Alison Testa_hpResearchers are using supercomputing to stop fungal pathogens in their tracks and help secure our food crops.

Alison Testa from Curtin University has developed a sophisticated, self-training software that can help to identify which fungal genes are responsible for crop disease.

“There are several fungal pathogens that attack important crops,” she says.

“Ideally, we want to get the pathogen’s genome sequence, predict the genes really accurately, and then analyse which genes are important to how the pathogen kills the crop.”

Ms Testa and her co-workers are currently working on barley, which is attacked by a fungal pathogen called net blotch.

“It kind of looks like little brown hashtags on the leaves, and these stop the plant from photosynthesising as well as it should, leading to a decrease in yield,” she explains.

The software, CodingQuarry, uses a novel method to incorporate a relatively new type of data called RNA-seq: the RNA transcripts which are translated into proteins inside the pathogen’s cells.

“We had this really great RNA-seq data, which can help you to identify where the genes are within the genome, but we didn’t have a really good way of incorporating it into the gene prediction programs that were available,” says Ms Testa.

“We could also see that a lot of the software was intended to be used on the human, mouse or insect genomes, and we were seeing some particular problems with how it was working for fungi.

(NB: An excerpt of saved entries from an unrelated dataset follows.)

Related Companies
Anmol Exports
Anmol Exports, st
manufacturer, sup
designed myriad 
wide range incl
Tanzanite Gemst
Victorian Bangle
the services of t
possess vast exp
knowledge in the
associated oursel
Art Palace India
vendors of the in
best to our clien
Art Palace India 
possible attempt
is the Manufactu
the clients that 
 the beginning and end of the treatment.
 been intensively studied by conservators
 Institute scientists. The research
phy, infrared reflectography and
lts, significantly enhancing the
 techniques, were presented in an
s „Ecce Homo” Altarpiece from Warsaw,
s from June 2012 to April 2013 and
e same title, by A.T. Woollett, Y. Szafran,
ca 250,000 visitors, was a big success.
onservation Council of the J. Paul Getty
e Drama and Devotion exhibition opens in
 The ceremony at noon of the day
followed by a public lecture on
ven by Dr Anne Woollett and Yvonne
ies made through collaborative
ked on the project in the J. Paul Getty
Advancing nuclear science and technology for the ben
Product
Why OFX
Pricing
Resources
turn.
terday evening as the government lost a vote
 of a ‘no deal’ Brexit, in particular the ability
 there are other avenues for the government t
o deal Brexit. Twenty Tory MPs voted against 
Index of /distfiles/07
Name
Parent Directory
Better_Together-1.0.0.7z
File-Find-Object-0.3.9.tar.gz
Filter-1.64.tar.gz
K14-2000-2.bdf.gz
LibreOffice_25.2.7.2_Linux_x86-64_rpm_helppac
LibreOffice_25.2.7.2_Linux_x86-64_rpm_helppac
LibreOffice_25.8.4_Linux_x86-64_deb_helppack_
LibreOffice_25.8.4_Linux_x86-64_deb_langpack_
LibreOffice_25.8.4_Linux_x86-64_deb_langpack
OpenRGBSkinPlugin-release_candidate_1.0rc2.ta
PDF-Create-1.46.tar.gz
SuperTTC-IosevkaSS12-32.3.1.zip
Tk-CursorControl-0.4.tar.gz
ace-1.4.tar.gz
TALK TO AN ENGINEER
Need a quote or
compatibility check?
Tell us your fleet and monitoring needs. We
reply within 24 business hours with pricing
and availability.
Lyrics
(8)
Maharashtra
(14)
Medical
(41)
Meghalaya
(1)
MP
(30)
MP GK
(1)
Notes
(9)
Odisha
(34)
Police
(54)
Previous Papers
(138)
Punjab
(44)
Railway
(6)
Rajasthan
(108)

“So we wanted to have a really good go at making a new gene prediction software that was specific to fungi, and that could also incorporate RNA-seq.”

CodingQuarry uses RNA-seq data aligned to the fungal genome, which provides insight into where the introns or ‘breakpoints’ are within a gene and helps to predict the protein coding sequence.

“Without knowing accurately where those breakpoints are, we end up with the wrong protein sequence. When we go to try and figure out how the protein functions, we’re basing it on something incorrect,” explains Ms Testa.

“We found that this is really important for fungi because they have very tight-packed genomes – all the genes are really close together. Other gene prediction software tends to miss these breakpoints and accidentally join genes together.”

CodingQuarry is about 90% accurate, and relatively quick and easy to use. It is also self-training, says Ms Testa.

“Usually if you’re doing gene prediction you need to have a set of known genes for that organism that you give to the software to train the parameters from. But obviously this is quite tricky for researchers who are working on a completely new organism,” she says. “CodingQuarry self-trains using the RNA-seq data.”

The new software can also be broadly applied to gene prediction for many different fungi. This is particularly useful for the food and medical industries. Yeasts, for instance, are widely used in beer and bread production.

“It is giving us a platform to really address a lot of the issues facing fungal researchers,” says Ms. Tetsa.